Saninten 16

Afina Iskandar
Chapter #23

23

➤ 23

Ini pertama kalinya Rui keluar dari Rumah Saninten 16 sejak menetap di sana. Ia hendak membeli beberapa kebutuhan di supermarket sekaligus menghirup udara di luar rumah. Anehnya, ia sama sekali tidak merasa jenuh tinggal di Rumah Saninten 16. Justru sebaliknya. Rui memperoleh banyak inspirasi untuk tulisannya. Selama Atelire masih ada, Rui rasa ia akan terus menulis sampai mati. 

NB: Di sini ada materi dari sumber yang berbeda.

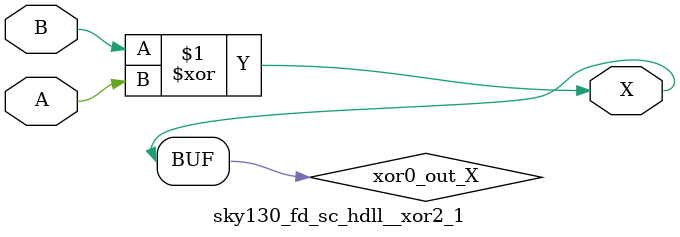
<source format=v>
/*
 * Copyright 2020 The SkyWater PDK Authors
 *
 * Licensed under the Apache License, Version 2.0 (the "License");
 * you may not use this file except in compliance with the License.
 * You may obtain a copy of the License at
 *
 *     https://www.apache.org/licenses/LICENSE-2.0
 *
 * Unless required by applicable law or agreed to in writing, software
 * distributed under the License is distributed on an "AS IS" BASIS,
 * WITHOUT WARRANTIES OR CONDITIONS OF ANY KIND, either express or implied.
 * See the License for the specific language governing permissions and
 * limitations under the License.
 *
 * SPDX-License-Identifier: Apache-2.0
*/


`ifndef SKY130_FD_SC_HDLL__XOR2_1_FUNCTIONAL_V
`define SKY130_FD_SC_HDLL__XOR2_1_FUNCTIONAL_V

/**
 * xor2: 2-input exclusive OR.
 *
 *       X = A ^ B
 *
 * Verilog simulation functional model.
 */

`timescale 1ns / 1ps
`default_nettype none

`celldefine
module sky130_fd_sc_hdll__xor2_1 (
    X,
    A,
    B
);

    // Module ports
    output X;
    input  A;
    input  B;

    // Local signals
    wire xor0_out_X;

    //  Name  Output      Other arguments
    xor xor0 (xor0_out_X, B, A           );
    buf buf0 (X         , xor0_out_X     );

endmodule
`endcelldefine

`default_nettype wire
`endif  // SKY130_FD_SC_HDLL__XOR2_1_FUNCTIONAL_V

</source>
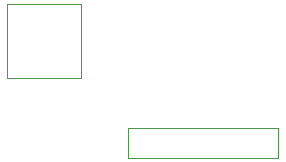
<source format=gbr>
%TF.GenerationSoftware,Altium Limited,Altium Designer,21.6.1 (37)*%
G04 Layer_Color=32768*
%FSLAX43Y43*%
%MOMM*%
%TF.SameCoordinates,722F286E-688C-4CC3-9CBB-BCC5CCC684D6*%
%TF.FilePolarity,Positive*%
%TF.FileFunction,Other,Top_Dims*%
%TF.Part,Single*%
G01*
G75*
%TA.AperFunction,NonConductor*%
%ADD48C,0.100*%
D48*
X26940Y8165D02*
Y14365D01*
X20740Y8165D02*
X26940D01*
X20740D02*
Y14365D01*
X26940D01*
X43688Y1397D02*
Y3937D01*
X30988D02*
X43688D01*
X30988Y1397D02*
Y3937D01*
Y1397D02*
X43688D01*
%TF.MD5,03de7842a184c9cf1bc561ca6ccfa121*%
M02*

</source>
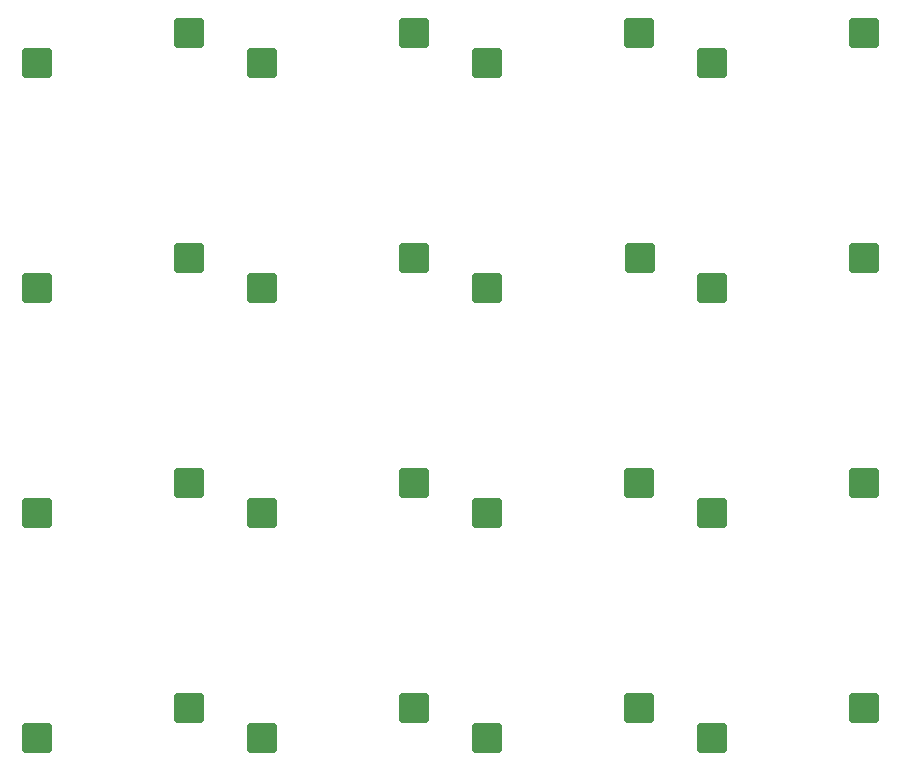
<source format=gbr>
%TF.GenerationSoftware,KiCad,Pcbnew,(6.0.7-1)-1*%
%TF.CreationDate,2022-09-13T12:36:23-04:00*%
%TF.ProjectId,KBT1,4b425431-2e6b-4696-9361-645f70636258,rev?*%
%TF.SameCoordinates,Original*%
%TF.FileFunction,Paste,Bot*%
%TF.FilePolarity,Positive*%
%FSLAX46Y46*%
G04 Gerber Fmt 4.6, Leading zero omitted, Abs format (unit mm)*
G04 Created by KiCad (PCBNEW (6.0.7-1)-1) date 2022-09-13 12:36:23*
%MOMM*%
%LPD*%
G01*
G04 APERTURE LIST*
G04 Aperture macros list*
%AMRoundRect*
0 Rectangle with rounded corners*
0 $1 Rounding radius*
0 $2 $3 $4 $5 $6 $7 $8 $9 X,Y pos of 4 corners*
0 Add a 4 corners polygon primitive as box body*
4,1,4,$2,$3,$4,$5,$6,$7,$8,$9,$2,$3,0*
0 Add four circle primitives for the rounded corners*
1,1,$1+$1,$2,$3*
1,1,$1+$1,$4,$5*
1,1,$1+$1,$6,$7*
1,1,$1+$1,$8,$9*
0 Add four rect primitives between the rounded corners*
20,1,$1+$1,$2,$3,$4,$5,0*
20,1,$1+$1,$4,$5,$6,$7,0*
20,1,$1+$1,$6,$7,$8,$9,0*
20,1,$1+$1,$8,$9,$2,$3,0*%
G04 Aperture macros list end*
%ADD10RoundRect,0.250000X-1.025000X-1.000000X1.025000X-1.000000X1.025000X1.000000X-1.025000X1.000000X0*%
G04 APERTURE END LIST*
D10*
%TO.C,K0*%
X37592000Y-24130000D03*
X24665000Y-26670000D03*
%TD*%
%TO.C,K1*%
X37592000Y-43180000D03*
X24665000Y-45720000D03*
%TD*%
%TO.C,K2*%
X37592000Y-62230000D03*
X24665000Y-64770000D03*
%TD*%
%TO.C,K3*%
X37592000Y-81280000D03*
X24665000Y-83820000D03*
%TD*%
%TO.C,K4*%
X43715000Y-26670000D03*
X56642000Y-24130000D03*
%TD*%
%TO.C,K5*%
X56642000Y-43180000D03*
X43715000Y-45720000D03*
%TD*%
%TO.C,K6*%
X56642000Y-62230000D03*
X43715000Y-64770000D03*
%TD*%
%TO.C,K7*%
X56642000Y-81280000D03*
X43715000Y-83820000D03*
%TD*%
%TO.C,K8*%
X62765000Y-26670000D03*
X75692000Y-24130000D03*
%TD*%
%TO.C,K9*%
X62840001Y-45720000D03*
X75767001Y-43180000D03*
%TD*%
%TO.C,K10*%
X62765000Y-64770000D03*
X75692000Y-62230000D03*
%TD*%
%TO.C,K11*%
X62765000Y-83820000D03*
X75692000Y-81280000D03*
%TD*%
%TO.C,K12*%
X94742000Y-24130000D03*
X81815000Y-26670000D03*
%TD*%
%TO.C,K13*%
X81815000Y-45720000D03*
X94742000Y-43180000D03*
%TD*%
%TO.C,K14*%
X94742000Y-62230000D03*
X81815000Y-64770000D03*
%TD*%
%TO.C,K15*%
X81815000Y-83820000D03*
X94742000Y-81280000D03*
%TD*%
M02*

</source>
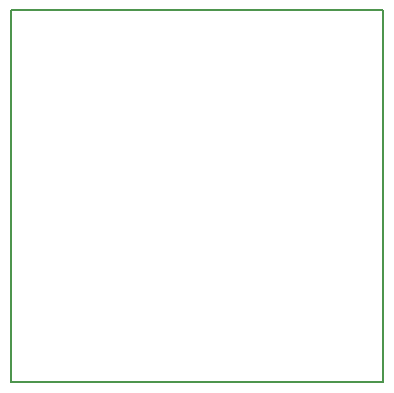
<source format=gm1>
G04 MADE WITH FRITZING*
G04 WWW.FRITZING.ORG*
G04 DOUBLE SIDED*
G04 HOLES PLATED*
G04 CONTOUR ON CENTER OF CONTOUR VECTOR*
%ASAXBY*%
%FSLAX23Y23*%
%MOIN*%
%OFA0B0*%
%SFA1.0B1.0*%
%ADD10R,1.251190X1.248050*%
%ADD11C,0.008000*%
%ADD10C,0.008*%
%LNCONTOUR*%
G90*
G70*
G54D10*
G54D11*
X4Y1244D02*
X1247Y1244D01*
X1247Y4D01*
X4Y4D01*
X4Y1244D01*
D02*
G04 End of contour*
M02*
</source>
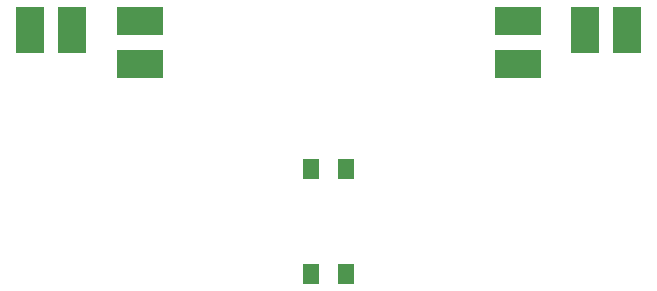
<source format=gbp>
G04 #@! TF.GenerationSoftware,KiCad,Pcbnew,7.0.1-3b83917a11~172~ubuntu22.04.1*
G04 #@! TF.CreationDate,2023-04-17T14:06:39+02:00*
G04 #@! TF.ProjectId,AcousticDetection_HW,41636f75-7374-4696-9344-657465637469,rev?*
G04 #@! TF.SameCoordinates,Original*
G04 #@! TF.FileFunction,Paste,Bot*
G04 #@! TF.FilePolarity,Positive*
%FSLAX46Y46*%
G04 Gerber Fmt 4.6, Leading zero omitted, Abs format (unit mm)*
G04 Created by KiCad (PCBNEW 7.0.1-3b83917a11~172~ubuntu22.04.1) date 2023-04-17 14:06:39*
%MOMM*%
%LPD*%
G01*
G04 APERTURE LIST*
G04 Aperture macros list*
%AMRoundRect*
0 Rectangle with rounded corners*
0 $1 Rounding radius*
0 $2 $3 $4 $5 $6 $7 $8 $9 X,Y pos of 4 corners*
0 Add a 4 corners polygon primitive as box body*
4,1,4,$2,$3,$4,$5,$6,$7,$8,$9,$2,$3,0*
0 Add four circle primitives for the rounded corners*
1,1,$1+$1,$2,$3*
1,1,$1+$1,$4,$5*
1,1,$1+$1,$6,$7*
1,1,$1+$1,$8,$9*
0 Add four rect primitives between the rounded corners*
20,1,$1+$1,$2,$3,$4,$5,0*
20,1,$1+$1,$4,$5,$6,$7,0*
20,1,$1+$1,$6,$7,$8,$9,0*
20,1,$1+$1,$8,$9,$2,$3,0*%
G04 Aperture macros list end*
%ADD10R,2.400000X4.000000*%
%ADD11R,4.000000X2.400000*%
%ADD12RoundRect,0.250001X0.462499X0.624999X-0.462499X0.624999X-0.462499X-0.624999X0.462499X-0.624999X0*%
G04 APERTURE END LIST*
D10*
X127468000Y-56360000D03*
X131068000Y-56360000D03*
D11*
X136761500Y-55596000D03*
X136761500Y-59196000D03*
D12*
X154226500Y-76966000D03*
X151251500Y-76966000D03*
D11*
X168761500Y-55596000D03*
X168761500Y-59196000D03*
D12*
X154226500Y-68076000D03*
X151251500Y-68076000D03*
D10*
X178068000Y-56360000D03*
X174468000Y-56360000D03*
M02*

</source>
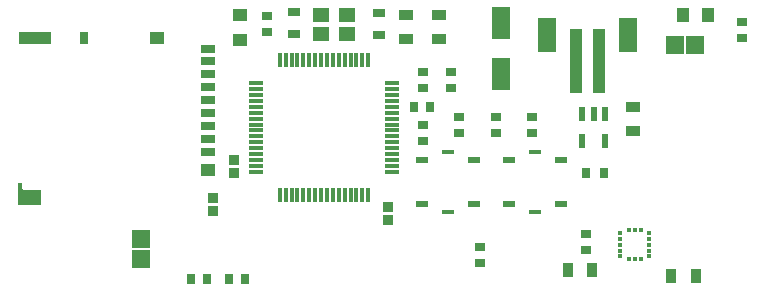
<source format=gbr>
G04*
G04 #@! TF.GenerationSoftware,Altium Limited,Altium Designer,22.4.2 (48)*
G04*
G04 Layer_Color=8421504*
%FSLAX25Y25*%
%MOIN*%
G70*
G04*
G04 #@! TF.SameCoordinates,35B363B0-4A87-487E-8715-F30847FC6155*
G04*
G04*
G04 #@! TF.FilePolarity,Positive*
G04*
G01*
G75*
%ADD10C,0.04507*%
%ADD11R,0.11024X0.03937*%
%ADD12R,0.04724X0.03937*%
%ADD13R,0.03150X0.03937*%
%ADD14R,0.04724X0.02756*%
%ADD15R,0.03197X0.03666*%
%ADD16R,0.03765X0.04749*%
%ADD17R,0.04749X0.03765*%
%ADD18R,0.03937X0.01772*%
%ADD19R,0.03937X0.02362*%
%ADD20R,0.06299X0.11811*%
%ADD21R,0.03937X0.21654*%
%ADD22R,0.01378X0.01772*%
%ADD23R,0.01772X0.01378*%
%ADD24R,0.03197X0.02593*%
%ADD25R,0.03150X0.03543*%
%ADD26R,0.06127X0.06213*%
%ADD27R,0.06213X0.06127*%
%ADD28R,0.02593X0.03197*%
%ADD29R,0.05512X0.04528*%
%ADD30R,0.02362X0.04724*%
%ADD31R,0.04331X0.04724*%
%ADD32R,0.04724X0.04331*%
%ADD33R,0.04355X0.02977*%
%ADD34R,0.04724X0.01181*%
%ADD35R,0.01181X0.04724*%
%ADD36R,0.06299X0.11024*%
G36*
X212587Y337870D02*
X213177Y337280D01*
X218689D01*
Y332161D01*
X211209D01*
Y339445D01*
X212587D01*
Y337870D01*
D02*
G37*
D10*
X215988Y334665D02*
D03*
D11*
X216720Y387870D02*
D03*
D12*
X257469D02*
D03*
X274398Y343972D02*
D03*
D13*
X233059Y387870D02*
D03*
D14*
X274398Y384130D02*
D03*
Y380390D02*
D03*
Y376059D02*
D03*
Y371728D02*
D03*
Y367398D02*
D03*
Y363067D02*
D03*
Y358736D02*
D03*
Y354406D02*
D03*
Y350075D02*
D03*
D15*
X276000Y334628D02*
D03*
Y330372D02*
D03*
X334500Y327372D02*
D03*
Y331628D02*
D03*
X283000Y342872D02*
D03*
Y347128D02*
D03*
D16*
X394429Y310500D02*
D03*
X402500D02*
D03*
X428965Y308500D02*
D03*
X437035D02*
D03*
D17*
X416000Y365035D02*
D03*
Y356965D02*
D03*
X351500Y395500D02*
D03*
Y387429D02*
D03*
X340500Y395535D02*
D03*
Y387465D02*
D03*
D18*
X383500Y330000D02*
D03*
Y349882D02*
D03*
X354500Y349941D02*
D03*
Y330059D02*
D03*
D19*
X374839Y332657D02*
D03*
Y347224D02*
D03*
X392161Y332657D02*
D03*
Y347224D02*
D03*
X363161Y347284D02*
D03*
Y332717D02*
D03*
X345839Y347284D02*
D03*
Y332717D02*
D03*
D20*
X414386Y389000D02*
D03*
X387614D02*
D03*
D21*
X397063Y380142D02*
D03*
X404937D02*
D03*
D22*
X418646Y314209D02*
D03*
X416677D02*
D03*
X414709D02*
D03*
Y323854D02*
D03*
X416677D02*
D03*
X418646D02*
D03*
D23*
X411854Y315094D02*
D03*
Y317063D02*
D03*
Y319032D02*
D03*
Y321000D02*
D03*
Y322969D02*
D03*
X421500D02*
D03*
Y321000D02*
D03*
Y319032D02*
D03*
Y317063D02*
D03*
Y315094D02*
D03*
D24*
X400500Y317336D02*
D03*
Y322664D02*
D03*
X346000Y359000D02*
D03*
Y353672D02*
D03*
X382500Y361664D02*
D03*
Y356336D02*
D03*
X370500D02*
D03*
Y361664D02*
D03*
X358000Y356336D02*
D03*
Y361664D02*
D03*
X294000Y395328D02*
D03*
Y390000D02*
D03*
X346000Y376664D02*
D03*
Y371336D02*
D03*
X365000Y318164D02*
D03*
Y312836D02*
D03*
X355500Y376664D02*
D03*
Y371336D02*
D03*
X452500Y387836D02*
D03*
Y393164D02*
D03*
D25*
X406406Y343000D02*
D03*
X400500D02*
D03*
D26*
X252000Y314098D02*
D03*
Y320902D02*
D03*
D27*
X430000Y385500D02*
D03*
X436804D02*
D03*
D28*
X286664Y307500D02*
D03*
X281336D02*
D03*
X274164D02*
D03*
X268836D02*
D03*
X348500Y365000D02*
D03*
X343172D02*
D03*
D29*
X320831Y395650D02*
D03*
X312169D02*
D03*
Y389350D02*
D03*
X320831D02*
D03*
D30*
X406740Y353445D02*
D03*
X399260D02*
D03*
Y362500D02*
D03*
X403000D02*
D03*
X406740D02*
D03*
D31*
X432866Y395500D02*
D03*
X441134D02*
D03*
D32*
X285000Y387366D02*
D03*
Y395634D02*
D03*
D33*
X331500Y388858D02*
D03*
Y396142D02*
D03*
X303000Y396642D02*
D03*
Y389358D02*
D03*
D34*
X335776Y372843D02*
D03*
Y370874D02*
D03*
Y368906D02*
D03*
Y366937D02*
D03*
Y364969D02*
D03*
Y363000D02*
D03*
Y361032D02*
D03*
Y359063D02*
D03*
Y357095D02*
D03*
Y355126D02*
D03*
Y353158D02*
D03*
Y351189D02*
D03*
Y349221D02*
D03*
Y347252D02*
D03*
Y345284D02*
D03*
Y343315D02*
D03*
X290500D02*
D03*
Y345284D02*
D03*
Y347252D02*
D03*
Y349221D02*
D03*
Y351189D02*
D03*
Y353158D02*
D03*
Y355126D02*
D03*
Y357095D02*
D03*
Y359063D02*
D03*
Y361032D02*
D03*
Y363000D02*
D03*
Y364969D02*
D03*
Y366937D02*
D03*
Y368906D02*
D03*
Y370874D02*
D03*
Y372843D02*
D03*
D35*
X327902Y335441D02*
D03*
X325933D02*
D03*
X323965D02*
D03*
X321996D02*
D03*
X320028D02*
D03*
X318059D02*
D03*
X316091D02*
D03*
X314122D02*
D03*
X312154D02*
D03*
X310185D02*
D03*
X308217D02*
D03*
X306248D02*
D03*
X304280D02*
D03*
X302311D02*
D03*
X300343D02*
D03*
X298374D02*
D03*
Y380717D02*
D03*
X300343D02*
D03*
X302311D02*
D03*
X304280D02*
D03*
X306248D02*
D03*
X308217D02*
D03*
X310185D02*
D03*
X312154D02*
D03*
X314122D02*
D03*
X316091D02*
D03*
X318059D02*
D03*
X320028D02*
D03*
X321996D02*
D03*
X323965D02*
D03*
X325933D02*
D03*
X327902D02*
D03*
D36*
X372000Y376035D02*
D03*
Y392965D02*
D03*
M02*

</source>
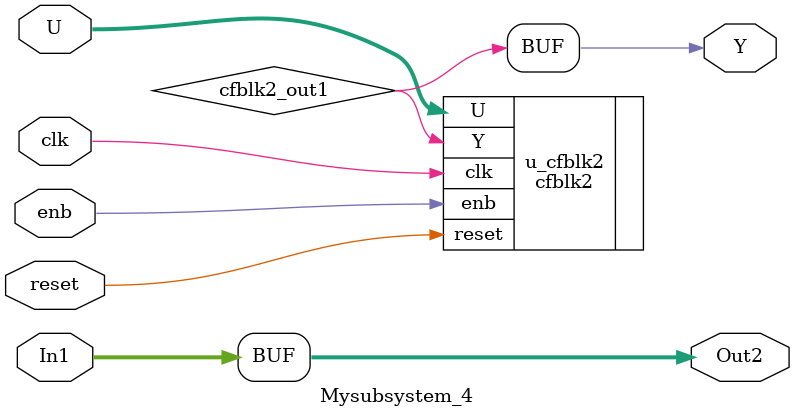
<source format=v>



`timescale 1 ns / 1 ns

module Mysubsystem_4
          (clk,
           reset,
           enb,
           In1,
           U,
           Y,
           Out2);


  input   clk;
  input   reset;
  input   enb;
  input   [7:0] In1;  // uint8
  input   [7:0] U;  // uint8
  output  Y;
  output  [7:0] Out2;  // uint8


  wire cfblk2_out1;


  cfblk2 u_cfblk2 (.clk(clk),
                   .reset(reset),
                   .enb(enb),
                   .U(U),  // uint8
                   .Y(cfblk2_out1)
                   );

  assign Y = cfblk2_out1;

  assign Out2 = In1;

endmodule  // Mysubsystem_4


</source>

Rui memasuki swalayan dan memutari area sayuran. Saat itulah ia mulai merasa ada yang mengawasinya. Entah siapa, tapi sosok itu seperti lebih tinggi darinya. Rui mencoba mengubah arah jalannya untuk memastikan apakah dirinya benar-benar diikuti. Ia memperlambat langkah, lantas berbelok ke lorong lain. Perasaan itu tidak hilang. Ia menoleh cepat ke belakang, tidak ada siapa pun. Hanya beberapa pelanggan yang sibuk memilih barang belanjaan. Mungkin hanya perasaannya saja. Namun untuk pertama kalinya, Rui merasa tidak benar-benar aman berada di antara manusia lainnya.

Seusai belanja, Rui memutuskan untuk menghabiskan beberapa waktu di café untuk sekedar menikmati secangkir kopi dan menulis beberapa paragraf naskahnya. Café Noir di ujung jalan yang menyajikan suasana tenang dan nyaman menjadi pilihan terbaiknya. Begitu membuka pintu, aroma kopi yang baru digiling langsung menyambutnya. Matanya menyapu seluruh ruangan. Meja dekat jendela masih kosong. Terang, tenang, sempurna. Rui memesan segelas magic dan sepotong financier, lalu menuju meja pilihannya. Baru saja ia mengeluarkan laptop dari dalam tas, seseorang menarik kursi di hadapannya.

Kai Praja. Penghuni kamar nomor 2 di Rumah Saninten 16.

Rui begitu terkejut dengan kehadiran pria tersebut. “Sedang apa kau di sini??”

“Minum kopi.”

Rui melirik ke setiap sudut kedai, “Masih banyak meja kosong, selain di mejaku.”

“Aku tahu.”

“Apa aku memperbolehkanmu duduk di sini?”

“Apa kamu memperbolehkanku duduk di sini?”

“Kalau aku bilang tidak, kamu akan pergi?”